The answer must consist of the records, repeated exactly.

== Segment start ==

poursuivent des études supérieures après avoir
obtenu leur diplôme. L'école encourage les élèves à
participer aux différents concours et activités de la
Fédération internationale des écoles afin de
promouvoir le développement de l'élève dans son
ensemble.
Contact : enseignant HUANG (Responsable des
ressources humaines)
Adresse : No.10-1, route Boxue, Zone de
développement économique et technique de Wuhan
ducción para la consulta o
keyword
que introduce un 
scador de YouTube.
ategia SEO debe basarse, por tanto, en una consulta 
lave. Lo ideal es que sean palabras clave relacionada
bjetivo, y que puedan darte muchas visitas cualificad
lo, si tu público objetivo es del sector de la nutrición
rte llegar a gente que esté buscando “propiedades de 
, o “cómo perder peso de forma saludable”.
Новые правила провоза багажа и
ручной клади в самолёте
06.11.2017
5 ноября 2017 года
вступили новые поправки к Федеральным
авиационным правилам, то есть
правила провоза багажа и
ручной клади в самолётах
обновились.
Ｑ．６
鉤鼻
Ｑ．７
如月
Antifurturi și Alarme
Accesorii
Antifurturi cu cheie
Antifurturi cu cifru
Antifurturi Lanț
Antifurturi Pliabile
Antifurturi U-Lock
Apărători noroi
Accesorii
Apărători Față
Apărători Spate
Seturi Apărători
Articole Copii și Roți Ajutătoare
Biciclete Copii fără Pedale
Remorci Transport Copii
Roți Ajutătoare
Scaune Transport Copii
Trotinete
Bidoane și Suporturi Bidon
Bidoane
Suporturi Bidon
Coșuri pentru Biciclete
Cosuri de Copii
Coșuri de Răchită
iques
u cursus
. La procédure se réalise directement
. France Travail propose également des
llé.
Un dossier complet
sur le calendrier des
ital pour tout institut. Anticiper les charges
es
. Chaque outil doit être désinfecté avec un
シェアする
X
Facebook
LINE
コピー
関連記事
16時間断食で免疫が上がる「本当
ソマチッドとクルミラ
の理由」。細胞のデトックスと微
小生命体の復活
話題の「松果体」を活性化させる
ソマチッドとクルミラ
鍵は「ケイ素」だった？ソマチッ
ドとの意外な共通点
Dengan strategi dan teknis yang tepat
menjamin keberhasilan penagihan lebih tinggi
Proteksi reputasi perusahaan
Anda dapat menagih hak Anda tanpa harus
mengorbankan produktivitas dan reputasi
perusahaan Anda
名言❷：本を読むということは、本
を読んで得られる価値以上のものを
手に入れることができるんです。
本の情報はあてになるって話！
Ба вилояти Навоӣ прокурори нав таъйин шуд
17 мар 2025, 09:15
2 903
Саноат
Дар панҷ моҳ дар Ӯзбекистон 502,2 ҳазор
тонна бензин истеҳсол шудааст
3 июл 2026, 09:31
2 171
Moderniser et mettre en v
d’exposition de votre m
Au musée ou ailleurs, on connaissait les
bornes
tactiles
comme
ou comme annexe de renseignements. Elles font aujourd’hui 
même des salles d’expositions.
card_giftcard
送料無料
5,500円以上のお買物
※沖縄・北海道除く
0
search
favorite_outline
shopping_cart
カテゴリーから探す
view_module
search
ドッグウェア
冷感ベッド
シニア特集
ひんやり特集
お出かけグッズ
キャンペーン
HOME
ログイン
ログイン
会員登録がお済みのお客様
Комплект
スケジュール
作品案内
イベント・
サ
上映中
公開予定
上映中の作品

== Segment end ==

--- Output of the exercise ---
poursuivent des études supérieures après avoir
obtenu leur diplôme. L'école encourage les élèves à
participer aux différents concours et activités de la
Fédération internationale des écoles afin de
promouvoir le développement de l'élève dans son
ensemble.
Contact : enseignant HUANG (Responsable des
ressources humaines)
Adresse : No.10-1, route Boxue, Zone de
développement économique et technique de Wuhan
ducción para la consulta o
keyword
que introduce un 
scador de YouTube.
ategia SEO debe basarse, por tanto, en una consulta 
lave. Lo ideal es que sean palabras clave relacionada
bjetivo, y que puedan darte muchas visitas cualificad
lo, si tu público objetivo es del sector de la nutrición
rte llegar a gente que esté buscando “propiedades de 
, o “cómo perder peso de forma saludable”.
Новые правила провоза багажа и
ручной клади в самолёте
06.11.2017
5 ноября 2017 года
вступили новые поправки к Федеральным
авиационным правилам, то есть
правила провоза багажа и
ручной клади в самолётах
обновились.
Ｑ．６
鉤鼻
Ｑ．７
如月
Antifurturi și Alarme
Accesorii
Antifurturi cu cheie
Antifurturi cu cifru
Antifurturi Lanț
Antifurturi Pliabile
Antifurturi U-Lock
Apărători noroi
Accesorii
Apărători Față
Apărători Spate
Seturi Apărători
Articole Copii și Roți Ajutătoare
Biciclete Copii fără Pedale
Remorci Transport Copii
Roți Ajutătoare
Scaune Transport Copii
Trotinete
Bidoane și Suporturi Bidon
Bidoane
Suporturi Bidon
Coșuri pentru Biciclete
Cosuri de Copii
Coșuri de Răchită
iques
u cursus
. La procédure se réalise directement
. France Travail propose également des
llé.
Un dossier complet
sur le calendrier des
ital pour tout institut. Anticiper les charges
es
. Chaque outil doit être désinfecté avec un
シェアする
X
Facebook
LINE
コピー
関連記事
16時間断食で免疫が上がる「本当
ソマチッドとクルミラ
の理由」。細胞のデトックスと微
小生命体の復活
話題の「松果体」を活性化させる
ソマチッドとクルミラ
鍵は「ケイ素」だった？ソマチッ
ドとの意外な共通点
Dengan strategi dan teknis yang tepat
menjamin keberhasilan penagihan lebih tinggi
Proteksi reputasi perusahaan
Anda dapat menagih hak Anda tanpa harus
mengorbankan produktivitas dan reputasi
perusahaan Anda
名言❷：本を読むということは、本
を読んで得られる価値以上のものを
手に入れることができるんです。
本の情報はあてになるって話！
Ба вилояти Навоӣ прокурори нав таъйин шуд
17 мар 2025, 09:15
2 903
Саноат
Дар панҷ моҳ дар Ӯзбекистон 502,2 ҳазор
тонна бензин истеҳсол шудааст
3 июл 2026, 09:31
2 171
Moderniser et mettre en v
d’exposition de votre m
Au musée ou ailleurs, on connaissait les
bornes
tactiles
comme
ou comme annexe de renseignements. Elles font aujourd’hui 
même des salles d’expositions.
card_giftcard
送料無料
5,500円以上のお買物
※沖縄・北海道除く
0
search
favorite_outline
shopping_cart
カテゴリーから探す
view_module
search
ドッグウェア
冷感ベッド
シニア特集
ひんやり特集
お出かけグッズ
キャンペーン
HOME
ログイン
ログイン
会員登録がお済みのお客様
Комплект
スケジュール
作品案内
イベント・
サ
上映中
公開予定
上映中の作品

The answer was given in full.